Ripper saw sparks like stars in the fire, saw power in the book, saw his hands white as bone. He cut the page anyway, and the hell-wind gusted as the ancient vellum shrank, and he laughed too.
Unsmiling, Giles cut with one hand, opened with the other, flattening the book until its spine cracked. Even as the text contracted again, he saw sparks like stars, hands white as bone, and blood-red words.
“So, Glorificus is waiting for an alignment of stars, as well as trying to nab the Key,” Spike said through a mouthful of smoke.
His hands in his pockets, his gaze turned to the night sky, Giles nodded absently.
“Well, then, Rupert, reckon you'll have to make some choices,” Spike said. He threw away his cigarette end, crushed it under his foot, and stood taller – what passed for taller, anyway – as Buffy came out of the Magic Box backdoor.
“Choices about what?” Buffy said, and then, “Never mind. Let's go hunt some hell-goddess minions, Spike.”
“Right,” Spike said, but flicked a glance in Giles' direction. “Have a care, old man, because crazy birds who watch the stars can't be trusted.”
“Glorificus isn't Drusilla,” Giles said quietly, and watched the battered black duster shudder with old pain before its wearer managed to swagger after Giles' Slayer.
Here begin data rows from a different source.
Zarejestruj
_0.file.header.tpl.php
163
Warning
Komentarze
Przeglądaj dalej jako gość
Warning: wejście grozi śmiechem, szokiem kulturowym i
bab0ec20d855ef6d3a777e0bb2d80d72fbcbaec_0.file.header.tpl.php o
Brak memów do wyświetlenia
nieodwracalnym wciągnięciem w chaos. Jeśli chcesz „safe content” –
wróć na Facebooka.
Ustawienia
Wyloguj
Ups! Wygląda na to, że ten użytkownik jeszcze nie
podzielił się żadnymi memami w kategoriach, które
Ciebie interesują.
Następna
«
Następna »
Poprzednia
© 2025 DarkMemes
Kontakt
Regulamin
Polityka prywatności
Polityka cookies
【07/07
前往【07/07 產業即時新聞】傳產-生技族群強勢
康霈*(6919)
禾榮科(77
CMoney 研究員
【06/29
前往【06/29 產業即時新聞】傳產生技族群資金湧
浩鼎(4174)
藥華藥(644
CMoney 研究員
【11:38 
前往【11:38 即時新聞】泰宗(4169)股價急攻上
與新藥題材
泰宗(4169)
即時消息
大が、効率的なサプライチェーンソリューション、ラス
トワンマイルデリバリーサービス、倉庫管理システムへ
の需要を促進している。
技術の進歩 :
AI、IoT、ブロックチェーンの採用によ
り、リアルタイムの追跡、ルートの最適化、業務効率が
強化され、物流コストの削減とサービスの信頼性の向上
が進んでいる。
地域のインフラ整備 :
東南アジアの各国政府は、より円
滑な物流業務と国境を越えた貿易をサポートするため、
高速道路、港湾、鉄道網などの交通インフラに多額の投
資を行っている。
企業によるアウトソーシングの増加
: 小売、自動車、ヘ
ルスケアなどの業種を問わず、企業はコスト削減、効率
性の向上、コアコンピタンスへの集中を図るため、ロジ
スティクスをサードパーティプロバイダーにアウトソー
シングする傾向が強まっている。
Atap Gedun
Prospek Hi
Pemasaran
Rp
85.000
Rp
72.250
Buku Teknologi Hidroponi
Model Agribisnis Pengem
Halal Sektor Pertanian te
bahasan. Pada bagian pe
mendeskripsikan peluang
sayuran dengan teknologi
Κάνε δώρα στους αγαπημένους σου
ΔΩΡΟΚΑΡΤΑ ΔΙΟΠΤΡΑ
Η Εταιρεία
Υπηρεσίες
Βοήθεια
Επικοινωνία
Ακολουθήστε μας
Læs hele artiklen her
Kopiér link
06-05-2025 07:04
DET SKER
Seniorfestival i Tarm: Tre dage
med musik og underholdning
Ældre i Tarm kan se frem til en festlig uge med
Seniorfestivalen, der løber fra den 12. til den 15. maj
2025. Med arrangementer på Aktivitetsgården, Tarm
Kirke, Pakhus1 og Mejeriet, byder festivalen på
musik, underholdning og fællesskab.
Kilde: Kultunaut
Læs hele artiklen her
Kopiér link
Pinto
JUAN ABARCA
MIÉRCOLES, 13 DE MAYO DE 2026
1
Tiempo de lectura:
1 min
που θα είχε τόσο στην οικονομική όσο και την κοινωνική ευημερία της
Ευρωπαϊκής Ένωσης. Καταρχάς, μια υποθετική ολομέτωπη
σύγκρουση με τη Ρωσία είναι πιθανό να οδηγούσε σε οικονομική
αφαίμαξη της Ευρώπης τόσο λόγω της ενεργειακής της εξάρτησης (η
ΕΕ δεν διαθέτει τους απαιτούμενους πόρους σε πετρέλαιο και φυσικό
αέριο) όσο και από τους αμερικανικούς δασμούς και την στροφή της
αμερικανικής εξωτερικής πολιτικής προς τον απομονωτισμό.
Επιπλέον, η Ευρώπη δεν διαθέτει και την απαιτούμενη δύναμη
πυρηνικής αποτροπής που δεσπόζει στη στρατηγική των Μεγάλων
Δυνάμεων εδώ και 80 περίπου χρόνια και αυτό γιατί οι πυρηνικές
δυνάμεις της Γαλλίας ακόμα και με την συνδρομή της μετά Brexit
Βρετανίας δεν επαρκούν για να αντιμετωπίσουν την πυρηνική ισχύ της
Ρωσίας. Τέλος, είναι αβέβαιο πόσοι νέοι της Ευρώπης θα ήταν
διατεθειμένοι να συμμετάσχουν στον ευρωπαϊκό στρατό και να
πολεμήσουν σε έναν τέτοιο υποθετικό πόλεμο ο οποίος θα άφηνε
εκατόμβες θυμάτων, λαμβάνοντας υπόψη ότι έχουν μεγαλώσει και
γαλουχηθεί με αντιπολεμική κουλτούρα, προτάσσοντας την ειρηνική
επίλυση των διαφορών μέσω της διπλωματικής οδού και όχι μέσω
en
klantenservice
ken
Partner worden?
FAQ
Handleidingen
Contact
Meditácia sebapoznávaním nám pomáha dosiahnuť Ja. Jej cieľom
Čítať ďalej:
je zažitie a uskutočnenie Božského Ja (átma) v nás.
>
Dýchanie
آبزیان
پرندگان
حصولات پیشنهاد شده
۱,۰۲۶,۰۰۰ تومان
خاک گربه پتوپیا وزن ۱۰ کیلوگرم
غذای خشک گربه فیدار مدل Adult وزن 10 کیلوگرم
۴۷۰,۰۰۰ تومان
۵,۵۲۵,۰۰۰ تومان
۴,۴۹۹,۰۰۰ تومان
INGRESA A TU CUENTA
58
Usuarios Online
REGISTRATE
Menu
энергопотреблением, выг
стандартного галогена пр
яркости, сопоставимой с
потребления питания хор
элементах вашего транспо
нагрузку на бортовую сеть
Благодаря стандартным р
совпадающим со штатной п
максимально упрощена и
Then Giles brought the book – now almost too small to read, after its last contraction – out of his pocket and into the starlight.
He had told Buffy and the Scoobies of the book's information about Glorificus, but he hadn't shared the prophecy that had scrawled itself in blood underneath the printed text.
He who watches must act; he who opens this book must use his hands in a dark hour.
There, under stars like sparks, he looked at his hands – white like bones, but strong enough to do what must be done.